Alongside Steve Granick’s paper below on the hydrophobic gap, I should have mentioned a study by Harald Reichert of the MPI in Stuttgart and colleagues, published in PNAS in December, which comes to much the same conclusions: X-ray reflectivity shows a definite depletion layer for water against an alkylsilane monolayer. They’re not able to pin down the width of the gap beyond limiting it to 1-6 Å, but the integrated density deficit (density x width) is 1.1 Å g/cm3 – and like Granick et al., they rule out the possibly influence of dissolved gases forming nanobubbles.
Even more gratifyingly, this is now accompanied by a study in Langmuir
by Marco Maccarini at McGill and colleagues, which uses neutron reflectivity to probe density depletions at solid-liquid interfaces for both water and non-polar liquids, the latter in contact with hydrophilic surfaces.
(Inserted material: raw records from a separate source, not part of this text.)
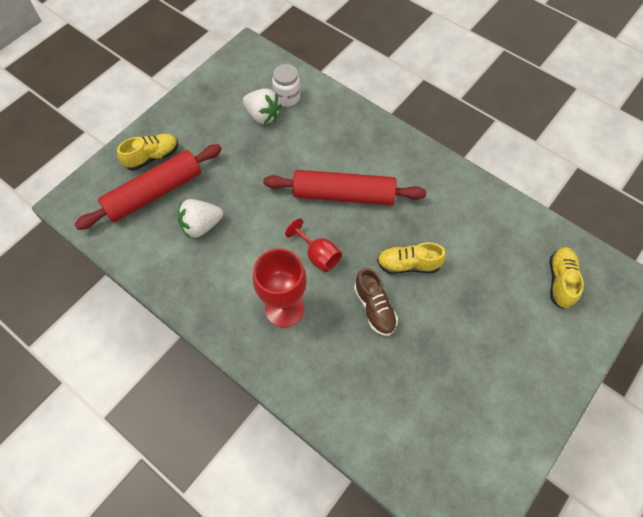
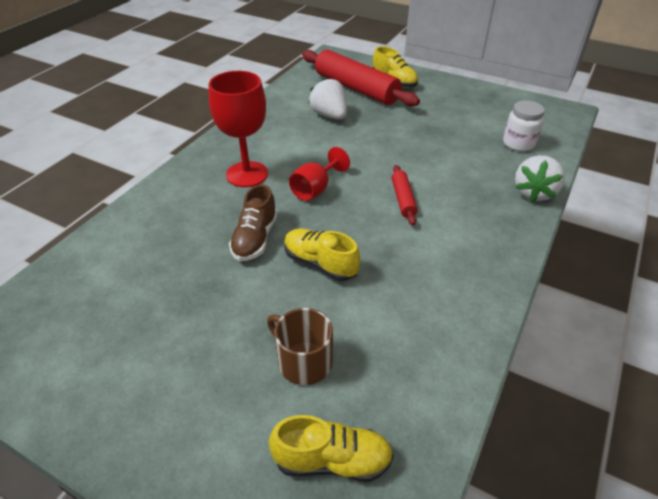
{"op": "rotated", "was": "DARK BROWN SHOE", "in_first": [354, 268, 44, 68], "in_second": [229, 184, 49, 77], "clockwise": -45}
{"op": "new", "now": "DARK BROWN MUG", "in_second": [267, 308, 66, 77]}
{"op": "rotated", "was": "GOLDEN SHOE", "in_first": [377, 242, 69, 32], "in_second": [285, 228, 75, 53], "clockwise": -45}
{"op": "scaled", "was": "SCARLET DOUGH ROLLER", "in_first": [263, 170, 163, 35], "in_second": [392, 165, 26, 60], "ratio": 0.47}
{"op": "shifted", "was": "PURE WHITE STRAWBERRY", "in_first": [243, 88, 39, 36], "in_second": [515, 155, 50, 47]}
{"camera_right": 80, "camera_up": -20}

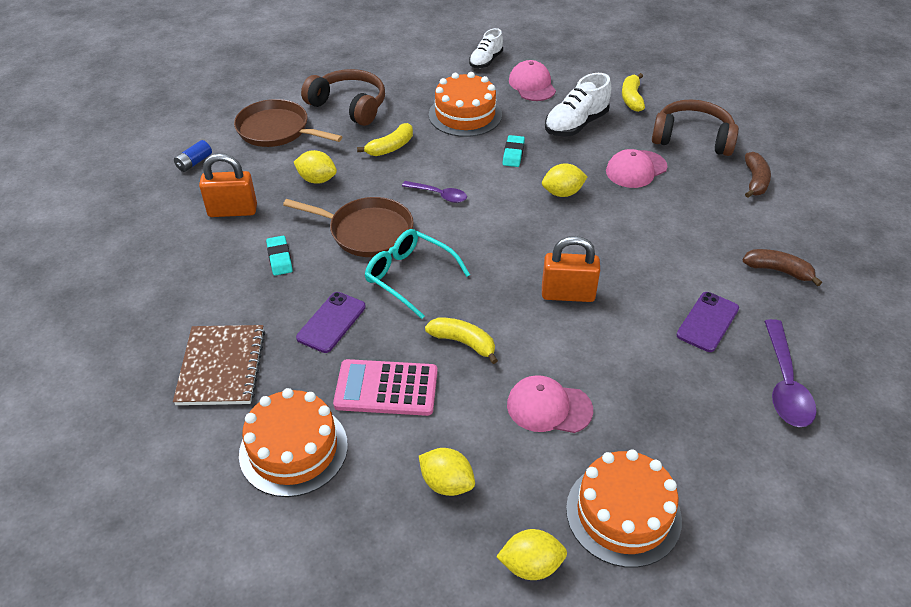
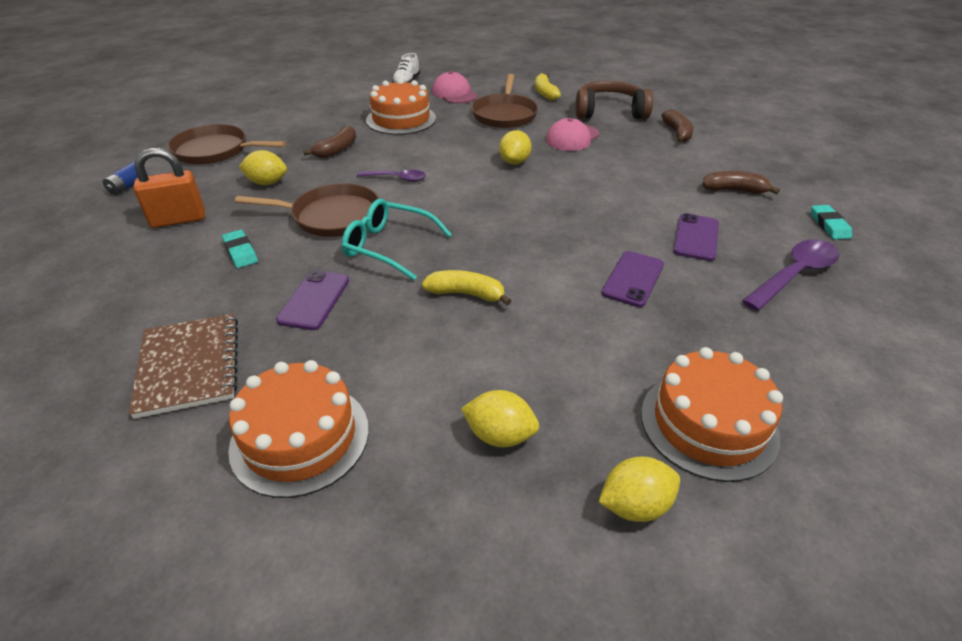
{"op": "repainted", "was": "GOLDEN TOY BANANA", "now": "DARK BROWN TOY BANANA", "in_first": [357, 123, 56, 33], "in_second": [303, 126, 53, 32]}
{"op": "swapped", "was": "PURE WHITE SHOE", "now": "DARK BROWN FRYING PAN", "in_first": [545, 73, 66, 63], "in_second": [471, 74, 68, 54]}
{"op": "rotated", "was": "GOLDEN LEMON", "in_first": [542, 163, 46, 34], "in_second": [499, 130, 32, 34], "clockwise": -45}
{"op": "new", "now": "ROYAL PURPLE SMARTPHONE", "in_second": [602, 251, 62, 56]}
{"op": "rotated", "was": "ROYAL PURPLE SPOON", "in_first": [764, 319, 52, 108], "in_second": [742, 240, 98, 71], "clockwise": -120}
{"op": "shifted", "was": "TEAL PENCIL ERASER", "in_first": [503, 135, 22, 32], "in_second": [811, 205, 41, 34]}
{"op": "gone", "was": "DARK BROWN HEADPHONES", "in_first": [301, 69, 84, 57]}
{"op": "gone", "was": "PINK ADDING MACHINE", "in_first": [333, 359, 105, 57]}
{"op": "gone", "was": "PINK BASEBALL CAP", "in_first": [507, 375, 86, 58]}
{"op": "gone", "was": "BRIGHT ORANGE LOCK", "in_first": [542, 236, 58, 66]}
{"camera_right": -15, "camera_up": -5}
This is precisely the sort of comparison that has been previously neglected: rather than focusing on water as something unusual, we need to establish to what extent it behaves just as other liquids do. And indeed Maccarini et al. find that a solvophobic gap is a quite general phenomenon: they say “The results show that the density deficit of a fluid in the boundary layer is not unique to aqueous solid-liquid interfaces but is more general and correlated with the affinity of the liquid to the solid surface.”
This all seems to add up to a rather consistent and satisfying story. But I remain troubled by one thing. Work in this area generally seems to posit the problem as one motivated by previous contradictions and discrepancies in the experimental data but about which we can say nothing that is not empirical. Being led by experiment seems like a good principle; but there is a well established literature on the theory of inhomogeneous fluids and their behaviour at surfaces, with which these discussions rarely connect. This theoretical work provides a general framework for thinking about the problem which does not immediately plunge into considerations of hydrophobicity, dangling hydrogen bonds and so on but starts, as it should, from consideration of wetting and contact angles, and the structure of simple liquids. (Maccarini et al. do touch on this.) The prediction for hard spheres against hard walls – that is, purely repulsive (contact) forces – is clear: the density profile is oscillatory, with a sharp peak at 1r (r = molecular radius) and decaying oscillations with a period of around 2r after that. In other words, there is molecular layering due solely to packing effects, even before one starts to take attractive forces into account. The question is how this picture is modified for more realistic fluids. A Lennard-Jones potential gives something similar – the short-ranged repulsion dominates the structure. Density functional theories show similar density profiles, with the layering getting flattened out as the reduced temperature T/Tc starts to approach 1. Getting appreciable depletion – partial drying – near the surface requires rather large contact angles, as I recall (this was 20 years ago).
Now, the directionality of the hydrogen bond in water may well change this picture in significant ways, but it seems logical to me to start with the expectations for a simple liquid and to go gradually from there to the complexities of water, so that we can see what is generic and what is not. So I’m keen to see these illuminating new results cast in the context of the theory of inhomogeneous fluids, so that we can start to develop a unified view and not treat water as a unique case, nor indeed enshrine the concept of a ‘depletion layer’ without relating it to our understanding of wetting and drying phenomena. The study by Maccarini et al. is a step in that direction.